▸ STORED RECORDS
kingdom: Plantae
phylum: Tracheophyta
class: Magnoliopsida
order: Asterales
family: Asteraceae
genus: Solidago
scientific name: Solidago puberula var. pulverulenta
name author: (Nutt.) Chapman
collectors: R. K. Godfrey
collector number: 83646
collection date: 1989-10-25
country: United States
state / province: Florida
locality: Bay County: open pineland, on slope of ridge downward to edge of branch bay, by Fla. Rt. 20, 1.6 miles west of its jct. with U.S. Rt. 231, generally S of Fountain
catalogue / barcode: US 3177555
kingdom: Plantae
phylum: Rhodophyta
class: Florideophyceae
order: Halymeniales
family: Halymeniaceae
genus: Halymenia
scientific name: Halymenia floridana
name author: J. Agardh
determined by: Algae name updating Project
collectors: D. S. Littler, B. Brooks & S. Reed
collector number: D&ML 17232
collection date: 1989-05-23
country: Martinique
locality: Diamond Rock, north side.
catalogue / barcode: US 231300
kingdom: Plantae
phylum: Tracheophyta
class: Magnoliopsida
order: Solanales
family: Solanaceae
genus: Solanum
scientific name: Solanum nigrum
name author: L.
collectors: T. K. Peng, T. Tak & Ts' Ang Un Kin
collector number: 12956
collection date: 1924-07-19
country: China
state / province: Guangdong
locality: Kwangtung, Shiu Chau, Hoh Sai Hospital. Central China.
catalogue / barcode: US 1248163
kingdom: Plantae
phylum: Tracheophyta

▸ EXERCISE TASK
Duplicate the listing above line for line, changing no character.

▸ RESULT FOR THIS EXERCISE
kingdom: Plantae
phylum: Tracheophyta
class: Magnoliopsida
order: Asterales
family: Asteraceae
genus: Solidago
scientific name: Solidago puberula var. pulverulenta
name author: (Nutt.) Chapman
collectors: R. K. Godfrey
collector number: 83646
collection date: 1989-10-25
country: United States
state / province: Florida
locality: Bay County: open pineland, on slope of ridge downward to edge of branch bay, by Fla. Rt. 20, 1.6 miles west of its jct. with U.S. Rt. 231, generally S of Fountain
catalogue / barcode: US 3177555
kingdom: Plantae
phylum: Rhodophyta
class: Florideophyceae
order: Halymeniales
family: Halymeniaceae
genus: Halymenia
scientific name: Halymenia floridana
name author: J. Agardh
determined by: Algae name updating Project
collectors: D. S. Littler, B. Brooks & S. Reed
collector number: D&ML 17232
collection date: 1989-05-23
country: Martinique
locality: Diamond Rock, north side.
catalogue / barcode: US 231300
kingdom: Plantae
phylum: Tracheophyta
class: Magnoliopsida
order: Solanales
family: Solanaceae
genus: Solanum
scientific name: Solanum nigrum
name author: L.
collectors: T. K. Peng, T. Tak & Ts' Ang Un Kin
collector number: 12956
collection date: 1924-07-19
country: China
state / province: Guangdong
locality: Kwangtung, Shiu Chau, Hoh Sai Hospital. Central China.
catalogue / barcode: US 1248163
kingdom: Plantae
phylum: Tracheophyta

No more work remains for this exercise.